> _To do_
Rewrite the material below with "lens parameters" changed to "camera parameters" and everything else kept the same. Leave the pictures out of your answer.

> _Collected material_
..........
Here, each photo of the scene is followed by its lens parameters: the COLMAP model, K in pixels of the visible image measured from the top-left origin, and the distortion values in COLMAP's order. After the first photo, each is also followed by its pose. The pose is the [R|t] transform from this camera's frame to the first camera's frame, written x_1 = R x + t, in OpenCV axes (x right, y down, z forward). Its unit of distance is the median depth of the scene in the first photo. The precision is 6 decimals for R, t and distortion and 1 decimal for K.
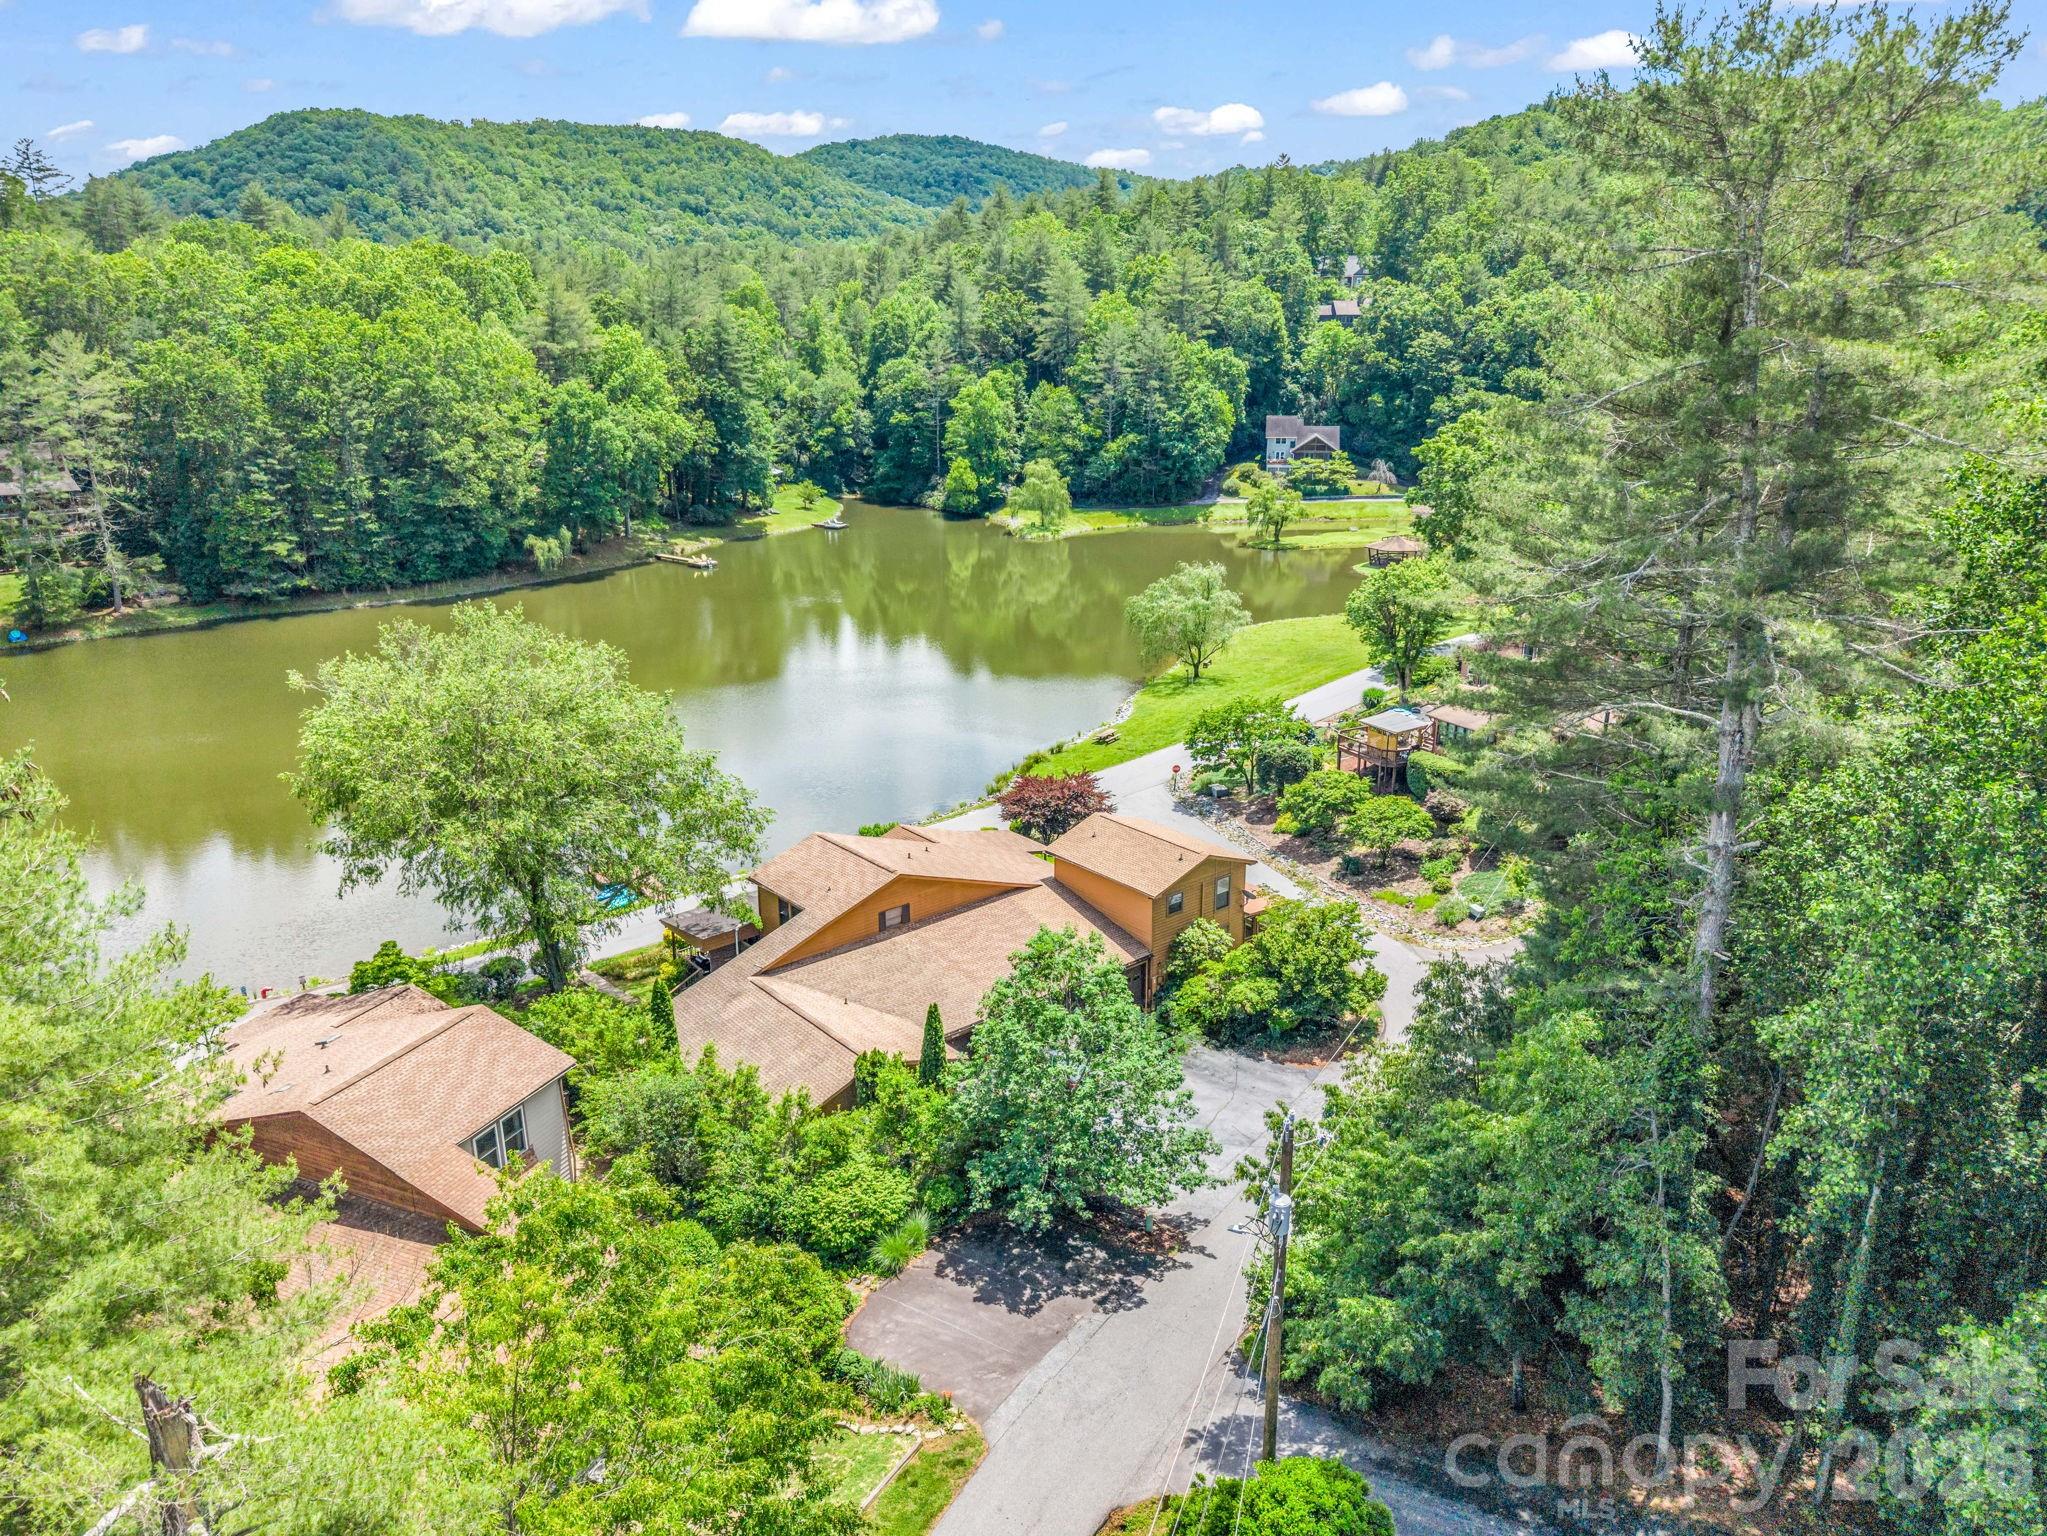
lens RADIAL K [[1331.2, 0, 1023.5], [0, 1331.2, 768.0], [0, 0, 1]] dist [0.001524, 0.000493]
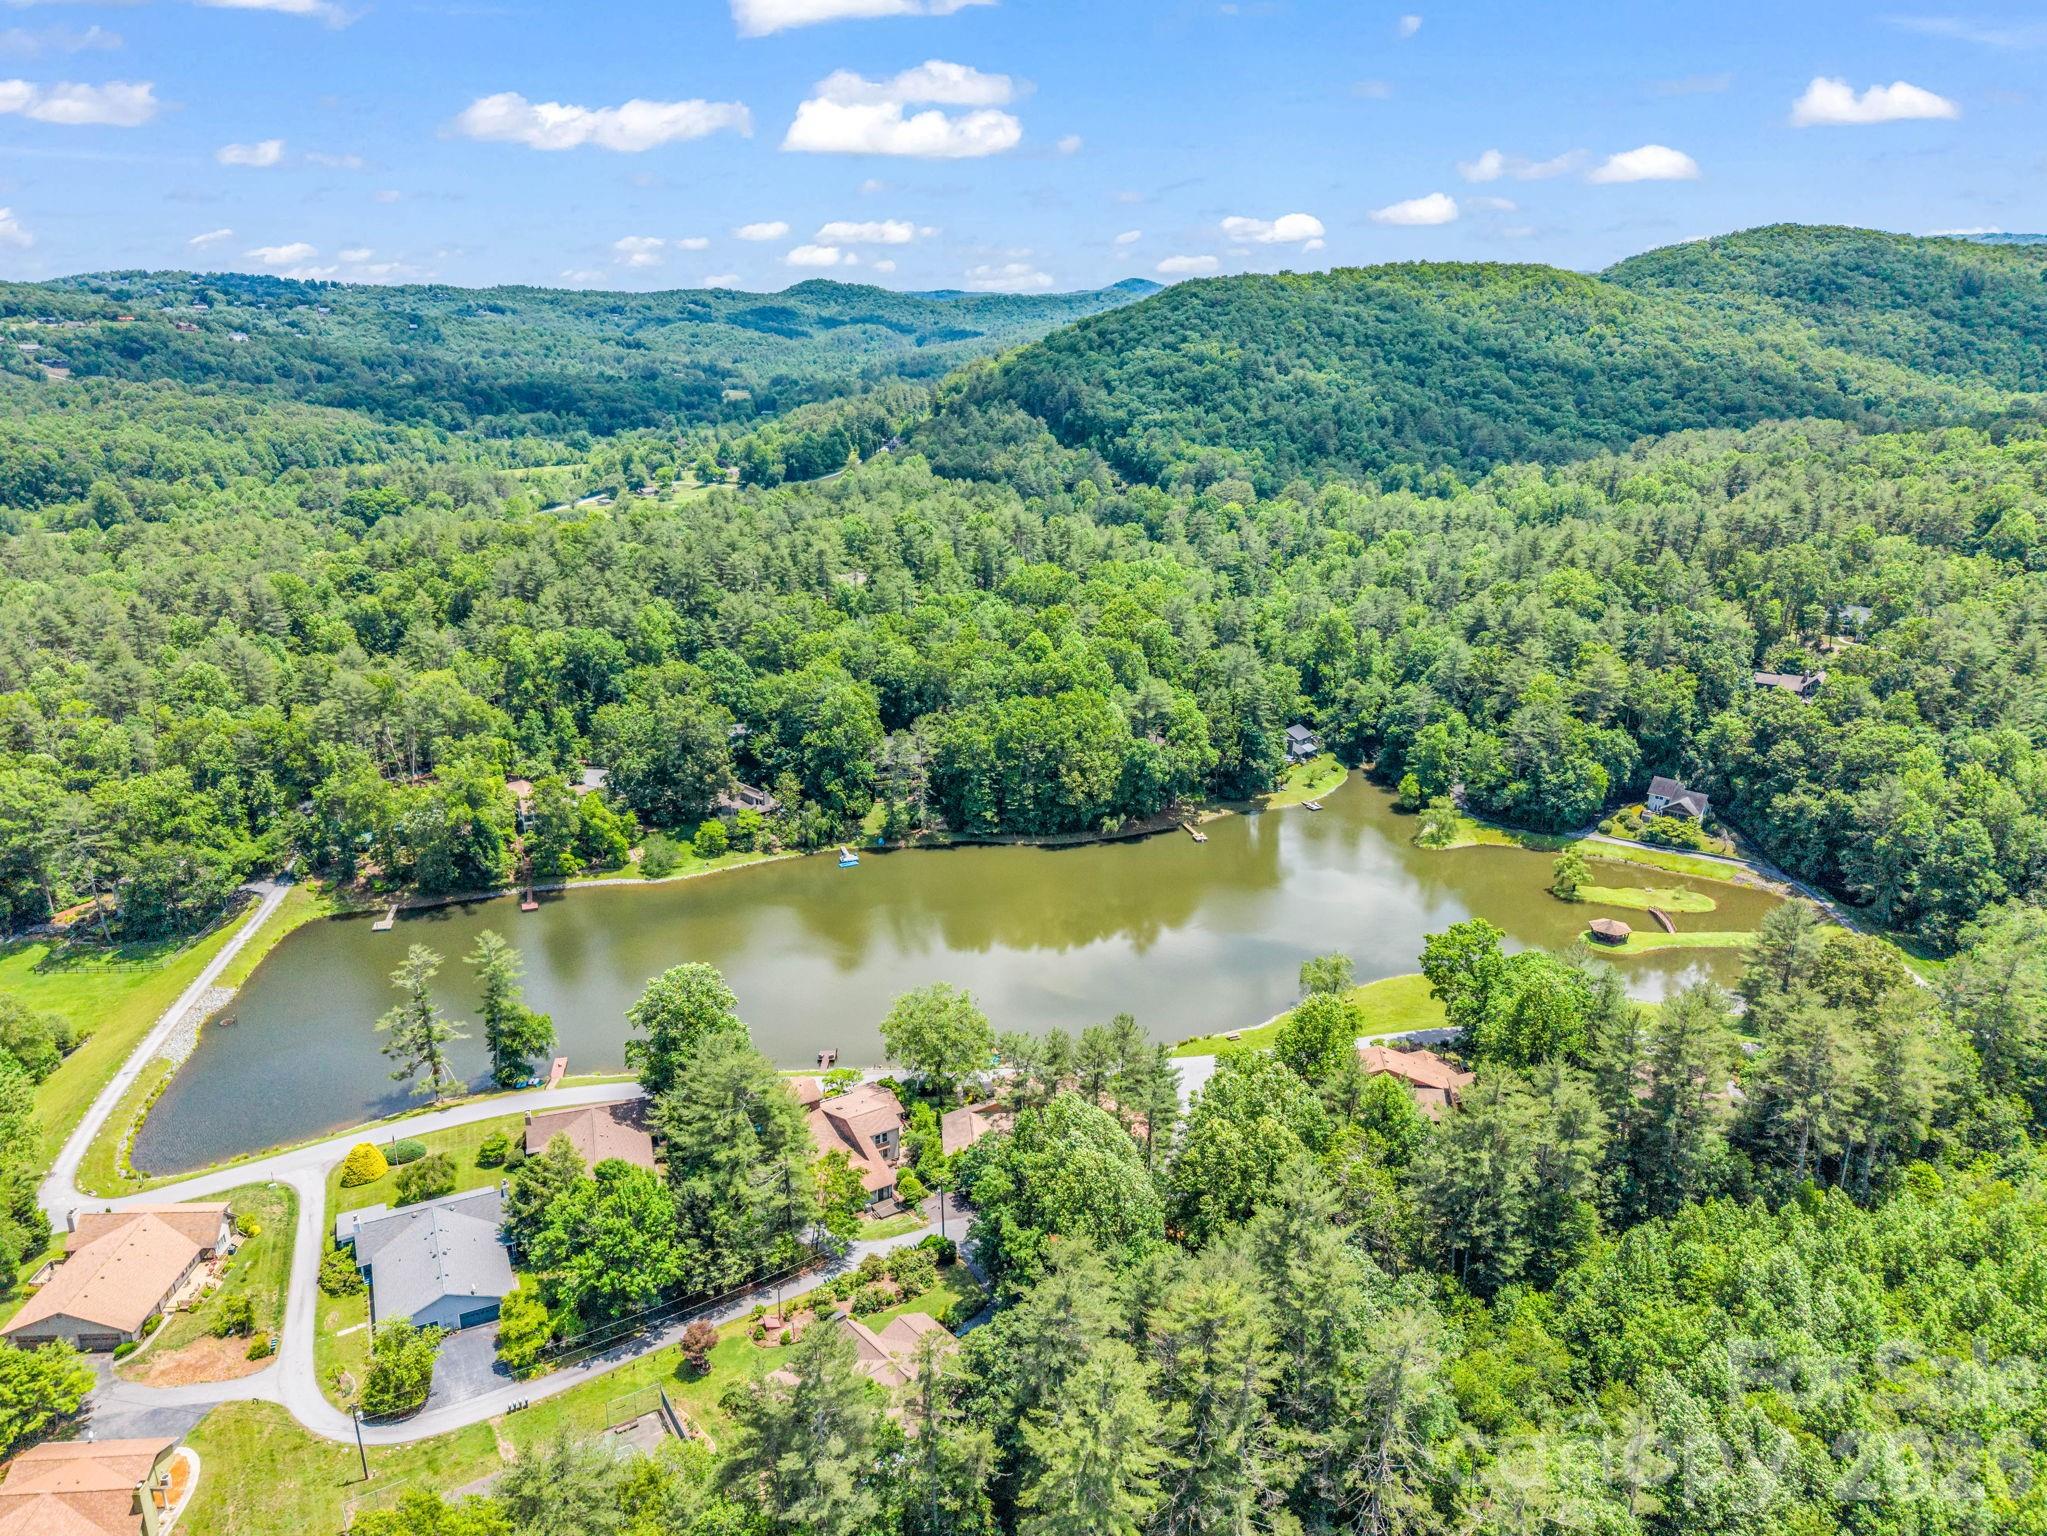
lens RADIAL K [[1314.5, 0, 1014.8], [0, 1314.5, 769.8], [0, 0, 1]] dist [-0.021165, -0.000067]
pose [[0.814322, 0.178693, -0.552221, 0.400665], [-0.188118, 0.981326, 0.040141, -0.211018], [0.549081, 0.071195, 0.832731, -0.469491]]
..........
> _Result of the exercise_
Here, each photo of the scene is followed by its camera parameters: the COLMAP model, K in pixels of the visible image measured from the top-left origin, and the distortion values in COLMAP's order. After the first photo, each is also followed by its pose. The pose is the [R|t] transform from this camera's frame to the first camera's frame, written x_1 = R x + t, in OpenCV axes (x right, y down, z forward). Its unit of distance is the median depth of the scene in the first photo. The precision is 6 decimals for R, t and distortion and 1 decimal for K.
lens RADIAL K [[1331.2, 0, 1023.5], [0, 1331.2, 768.0], [0, 0, 1]] dist [0.001524, 0.000493]
lens RADIAL K [[1314.5, 0, 1014.8], [0, 1314.5, 769.8], [0, 0, 1]] dist [-0.021165, -0.000067]
pose [[0.814322, 0.178693, -0.552221, 0.400665], [-0.188118, 0.981326, 0.040141, -0.211018], [0.549081, 0.071195, 0.832731, -0.469491]]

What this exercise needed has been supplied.